Scots admit to 'uncertainties' on health implications of incineration

A report for the Scottish Environmental Protection Agency (SEPA) has found 'too many uncertainties' make it difficult to rule on the effects on human health of incineration.

The work, launched by SEPA and carried out by Health Protection Scotland is designed to help Scotland's environment watchdog improve the regulation of thermal treatment of waste facilities.

Its report Incineration of waste and reported human health effects was released this week.

Any health effects on people living near incinerator plant are 'likely to be small' according to the report.

However it also states, after looking at a range of previous studies, that 'due to many uncertainties it is difficult to be definitive about the health effects'.

The report goes on today's incinerators are subject to 'much stricter legislative controls' and have improved technology with reduced levels of airborne emissions.
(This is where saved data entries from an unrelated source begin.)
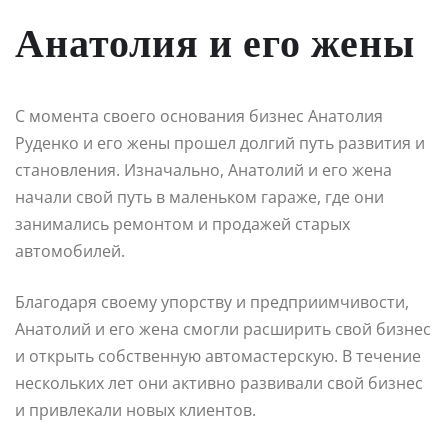
Анатолия и его жены
С момента своего основания бизнес Анатолия
Руденко и его жены прошел долгий путь развития и
становления. Изначально, Анатолий и его жена
начали свой путь в маленьком гараже, где они
занимались ремонтом и продажей старых
автомобилей.
Благодаря своему упорству и предприимчивости,
Анатолий и его жена смогли расширить свой бизнес
и открыть собственную автомастерскую. В течение
нескольких лет они активно развивали свой бизнес
и привлекали новых клиентов.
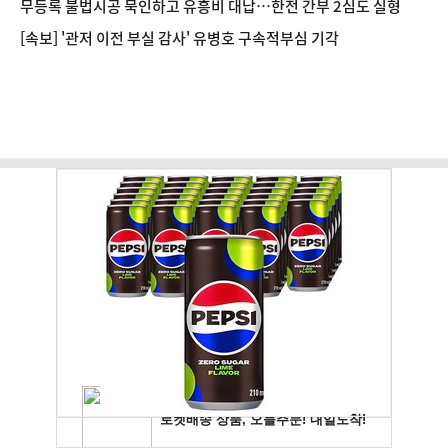
무등록 불법시공 묵인하고 유흥비 대납…한전 간부 2심도 실형
[속보] '관저 이전 부실 감사' 유병호 구속적부심 기각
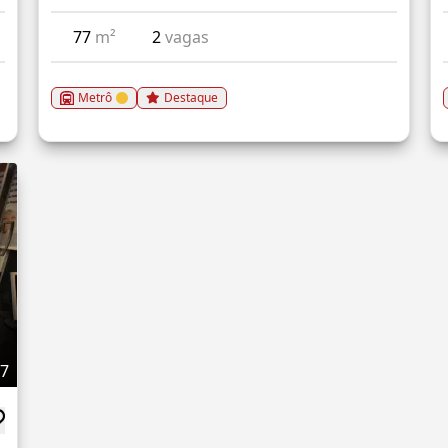
77
m²
2
vagas
Metrô
Destaque
27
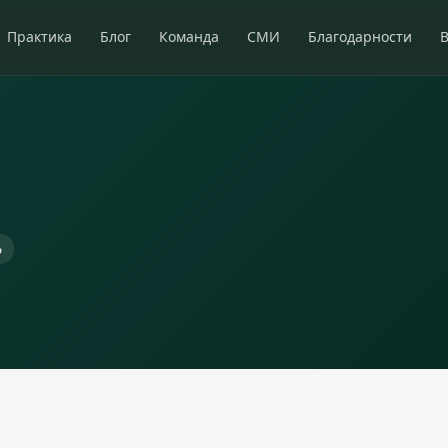
Практика
Блог
Команда
СМИ
Благодарности
6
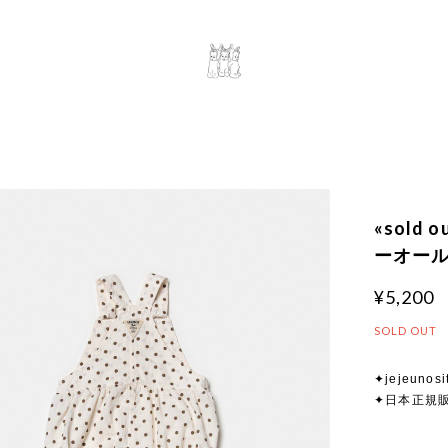
«sold
ーオール 
¥5,200
SOLD OUT
✦jejeunosi
✦日本正規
So that any adverse health effects 'would be very small if detectable' according to the research.

SEPA's director of environmental and organisational strategy, Calum MacDonald, said: "SEPA acknowledges this review of the currently available evidence on human health effects associated with the thermal treatment of waste.

"The thermal treatment of waste, in the form of incineration, is one of several options for the disposal of waste in the Scottish Government's Zero Waste plan currently out for consultation.

"Present controls are designed to protect human health and are precautionary due to the level of uncertainty, SEPA will continue to apply the precautionary approach when regulating new and existing thermal treatment plants, and will take any new evidence into account."